CEAS Faculty Spotlight: Michael Fisch

PUBLISHED ON MARCH 29, 2021 

How might thinking with social, environmental, and technological phenomena in Japan generate new conceptual insights for reimagining the relationship between technology, nature, and collective life?  Michael Fisch pursues this question through an interdisciplinary approach that brings together sociocultural anthropology, Japan studies, media studies, and science and technology studies. In so doing, his research elaborates the novel ways in which instantiations of collective formed within techno-ecologies challenge fundamental preconceptions in both Eastern and Western thought concerning the relationship between nature and culture, individual and collective, and human and machine.

Two overarching goals have guided his research and writing. First, he has aimed to shift how technology is conceptualized and treated in anthropology. To this end, his work has synthesized questions and orientations from various fields toward articulating a critical ethnographic framework for human and machine interaction. This has been the foundation for his continuing research into the ethical qualities of technology and technological practice, with specific focus on environmental issues in Japan. Second, he has striven to develop a new direction in anthropology of Japan that will appeal to a broad academic audience. In this context, his work emphasizes the ways in which detailed ethnographic encounters with conditions in Japan challenges us to think differently.
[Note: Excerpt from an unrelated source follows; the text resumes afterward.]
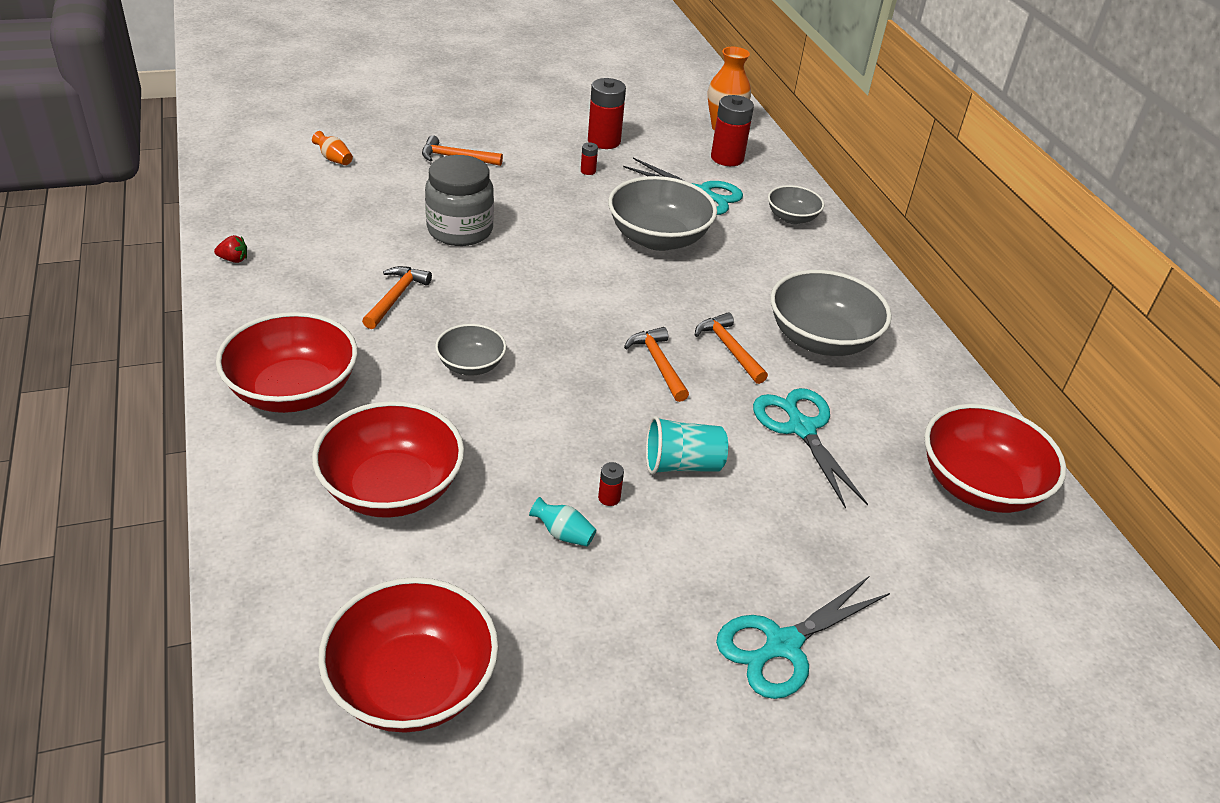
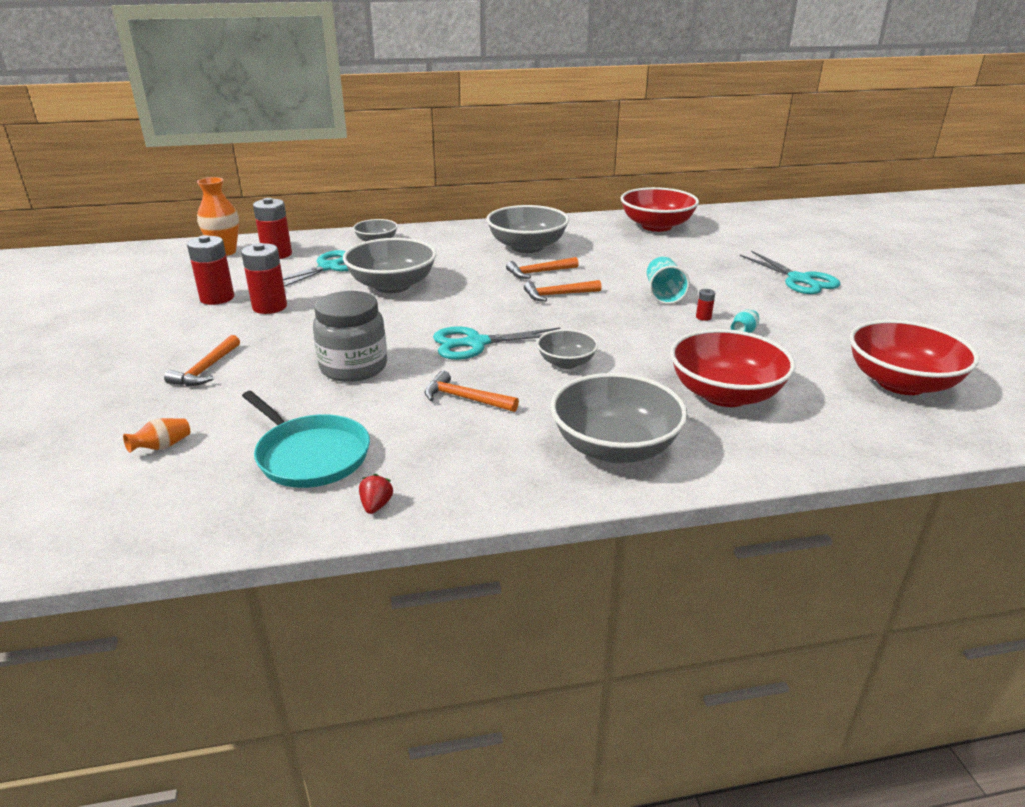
camera: 80 degrees left, 10 degrees down
(293, 391) = (614, 447): red bowl -> grey bowl
(310, 223) = (310, 455): none -> turquoise pan
(588, 171) = (269, 307): red battery -> red battery, size x2.24
(801, 428) = (618, 260): turquoise scissors -> turquoise scissors (475, 343)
His first book, Anthropology of the Machine: Tokyo’s Commuter Train Network is an analysis of the collective life formed in the interplay between human and machine within Tokyo’s vast and complex commuter train network. While anchored in anthropology, the text develops an interdisciplinary theoretical orientation to explore how the experiences and practices produced within the train network encourage us to question received frameworks of thought as well as ethics and ontologies of technological mediation. As such, the work treats Tokyo’s commuter train network both as an articulation of specific sociohistorical relations between humans and machines and as a general expression of a current but also potential condition of collective life. The weight of analysis falls on the latter, as it addresses not only what collective life has become but, moreover, what it can become under contemporary conditions of media and technology. Professor Fisch’s treatment of the commuter train network is thus simultaneously critical and hopeful.

Professor Fisch’s current research builds on themes that emerged in the book concerning the relationship between nature, technological innovation, and social change. It explores the development of what he calls “experimental ecologies” in Japan in the aftermath of 3.11. Experimental ecologies encompass attempts among environmental activists, scientists, engineers, and environmental designers in Japan to design new and open-ended ecological systems toward the creation of environments that will foster, in turn, new modes of being and thinking with technology and nature. Experimental in this regard corresponds with the understanding of experiment as developed in science and technology studies literature: as a dynamic and performative process that aims to produce new knowledge alongside new ontological possibilities. Experimental ecologies are not about a return to an idealized prelapsarian form of pristine nature but rather about fusing traditional stewardship practices with emerging technologies into innovative forms of environmental design that can enfold and remediate the residual effects of industry’s concrete and toxic legacy.

For the 2021-2022 academic year, Professor Fisch will be on research leave with a Fellowship from NEH and Fulbright. He will be located in Sendai and affiliated with Tohoku University while doing fieldwork along the northeastern coast of Japan.

Michael Fisch is Associate Professor of Anthropology and of the Social Sciences in the College at the University of Chicago.